London Museum Hopes to Attract Bees and Visitors With New Display

London Museum Hopes to Attract Bees and Visitors With New Display
File photo of a solitary bee entering a bee hotel made of bamboo canes. The Horniman Museum and Gardens in South London has created a new display to attract solitary bees to its gardens. PollyDot/Pixabay
Lily Zhou
Updated:

A museum in South London is hoping its new colorful bee garden will attract visitors as well as solitary bees when it reopens its doors on July 30.

The Horniman Museum and Gardens has been closed for four and a half months due to the lockdown to curb the spread of the CCP (Chinese Communist Party) virus. Each month costs the museum 150,000 pounds ($200,000) in income, the museum said.

When the museum opens to the public on Thursday, visitors will be greeted by the now-in-full-bloom installation called the Bee Garden.

The hexagonal raised beds are planted with flowers that attract and provide food for bees, such as sunflowers and Viper’s Bugloss, which are surrounded by “an area of wildflower turf for maximum plant diversity.” In each wildflower area, bee hotels made from reclaimed pallets will provide shelter and nesting sites for solitary bees.
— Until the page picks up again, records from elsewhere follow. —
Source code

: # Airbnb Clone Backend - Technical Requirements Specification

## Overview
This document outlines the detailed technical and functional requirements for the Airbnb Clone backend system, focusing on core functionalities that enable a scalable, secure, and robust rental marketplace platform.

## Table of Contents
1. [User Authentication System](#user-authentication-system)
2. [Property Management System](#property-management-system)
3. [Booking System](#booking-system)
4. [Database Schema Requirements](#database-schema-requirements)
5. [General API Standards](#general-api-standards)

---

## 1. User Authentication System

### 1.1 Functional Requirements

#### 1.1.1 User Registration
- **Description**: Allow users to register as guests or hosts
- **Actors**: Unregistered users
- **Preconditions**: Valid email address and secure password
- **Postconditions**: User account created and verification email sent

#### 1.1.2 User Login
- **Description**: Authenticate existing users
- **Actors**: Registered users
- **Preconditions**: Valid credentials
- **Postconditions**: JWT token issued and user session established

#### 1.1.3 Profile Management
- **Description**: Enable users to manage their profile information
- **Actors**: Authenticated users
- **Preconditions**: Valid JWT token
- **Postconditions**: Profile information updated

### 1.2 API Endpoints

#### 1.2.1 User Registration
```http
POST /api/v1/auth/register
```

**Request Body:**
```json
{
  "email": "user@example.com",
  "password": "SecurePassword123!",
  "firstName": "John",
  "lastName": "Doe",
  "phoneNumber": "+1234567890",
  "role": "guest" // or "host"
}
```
The Bee Garden at the Horniman Museum and Gardens with a new sculpture the Flower Girl (C) by Jasmine Pradissitto. (Horniman Museum and Gardens)
The Bee Garden at the Horniman Museum and Gardens with a new sculpture the Flower Girl (C) by Jasmine Pradissitto. Horniman Museum and Gardens

The central attraction is a new sculpture by artist and physicist Jasmine Pradissitto called “Flower Girl,” which is made from NoxTek™, a material that absorbs the air pollutant nitrogen dioxide. The gas has been found to mask the smell of flowers and prevent bees from finding food, the museum said.

Rain will wash away the pollution safely, allowing more gas to be absorbed.
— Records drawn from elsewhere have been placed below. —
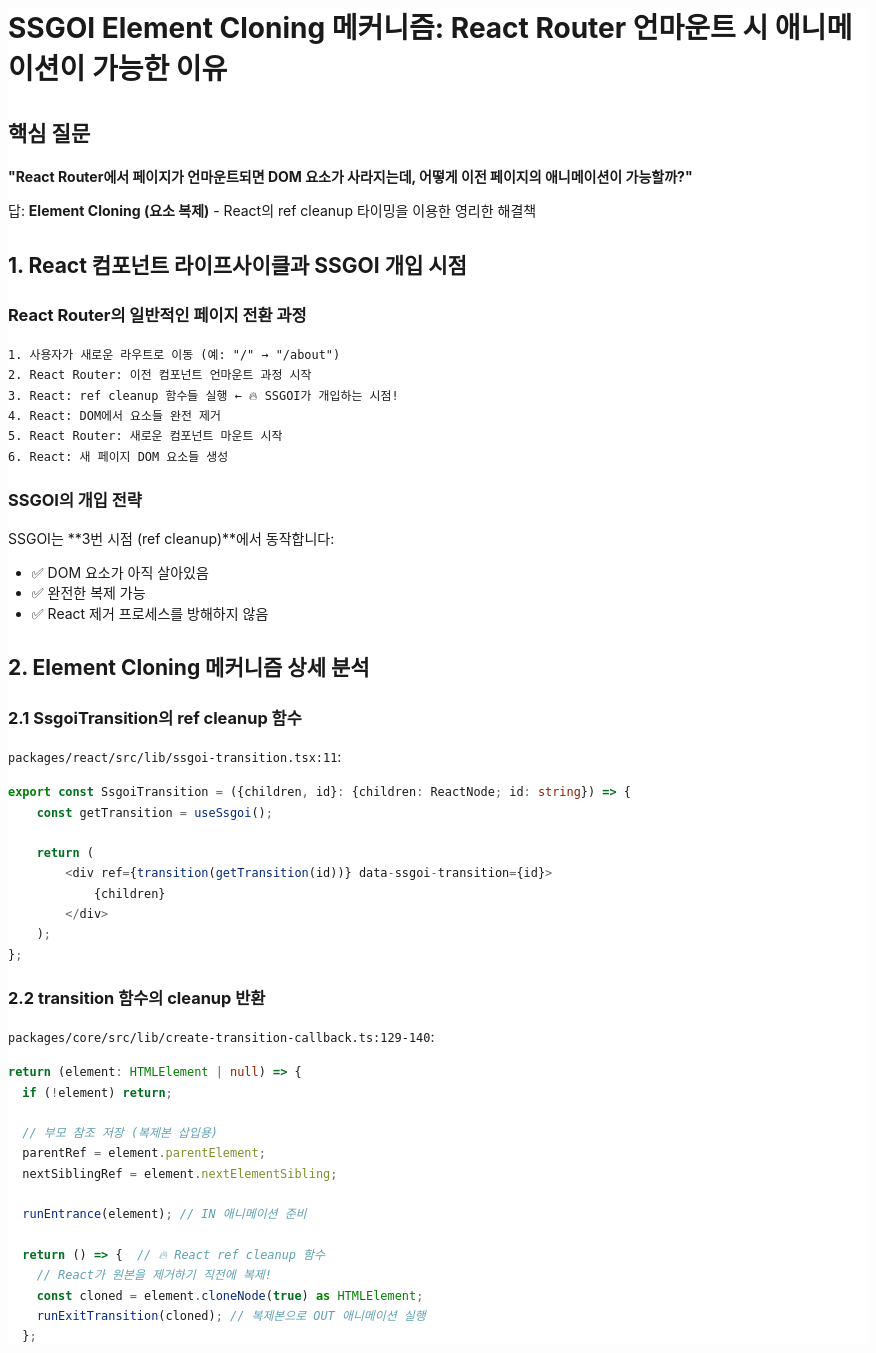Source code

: # SSGOI Element Cloning 메커니즘: React Router 언마운트 시 애니메이션이 가능한 이유

## 핵심 질문

**"React Router에서 페이지가 언마운트되면 DOM 요소가 사라지는데, 어떻게 이전 페이지의 애니메이션이 가능할까?"**

답: **Element Cloning (요소 복제)** - React의 ref cleanup 타이밍을 이용한 영리한 해결책

## 1. React 컴포넌트 라이프사이클과 SSGOI 개입 시점

### React Router의 일반적인 페이지 전환 과정
```
1. 사용자가 새로운 라우트로 이동 (예: "/" → "/about")
2. React Router: 이전 컴포넌트 언마운트 과정 시작
3. React: ref cleanup 함수들 실행 ← 🔥 SSGOI가 개입하는 시점!
4. React: DOM에서 요소들 완전 제거
5. React Router: 새로운 컴포넌트 마운트 시작
6. React: 새 페이지 DOM 요소들 생성
```

### SSGOI의 개입 전략
SSGOI는 **3번 시점 (ref cleanup)**에서 동작합니다:
- ✅ DOM 요소가 아직 살아있음
- ✅ 완전한 복제 가능
- ✅ React 제거 프로세스를 방해하지 않음

## 2. Element Cloning 메커니즘 상세 분석

### 2.1 SsgoiTransition의 ref cleanup 함수

`packages/react/src/lib/ssgoi-transition.tsx:11`:
```typescript
export const SsgoiTransition = ({children, id}: {children: ReactNode; id: string}) => {
    const getTransition = useSsgoi();

    return (
        <div ref={transition(getTransition(id))} data-ssgoi-transition={id}>
            {children}
        </div>
    );
};
```

### 2.2 transition 함수의 cleanup 반환

`packages/core/src/lib/create-transition-callback.ts:129-140`:
```typescript
return (element: HTMLElement | null) => {
  if (!element) return;
  
  // 부모 참조 저장 (복제본 삽입용)
  parentRef = element.parentElement;
  nextSiblingRef = element.nextElementSibling;

  runEntrance(element); // IN 애니메이션 준비

  return () => {  // 🔥 React ref cleanup 함수
    // React가 원본을 제거하기 직전에 복제!
    const cloned = element.cloneNode(true) as HTMLElement;
    runExitTransition(cloned); // 복제본으로 OUT 애니메이션 실행
  };
```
The museum is located close to one of London’s busiest roads, the South Circular, where levels of nitrogen dioxide pollution released by traffic can exceed government air quality limits, according the London Air Quality Network.

‘[Bees are] our most important pollinators, vital to gardeners and to the environment as whole, so it makes sense to design with them in mind," Wes Shaw, Head of Horticulture at the Horniman Museum and Gardens, said in a statement.

This latest addition to the garden’s display forms part of a wider effort to protect the bee population, which has seen a decline in recent years.
A House of Commons library document from 2017 (pdf) states that there are over 250 species of bees in the UK, 224 of which are solitary bee species.
“There has been an overall decline in wild and honey bees over the past 50 years,” the document states. A government review in 2014 (pdf) identified habitat loss as one of the pressures pollinators face.
Last year Brent Council in North London planted a 7-mile-long “bee corridor” of wildflowers in its parks to encourage bees, the BBC reported.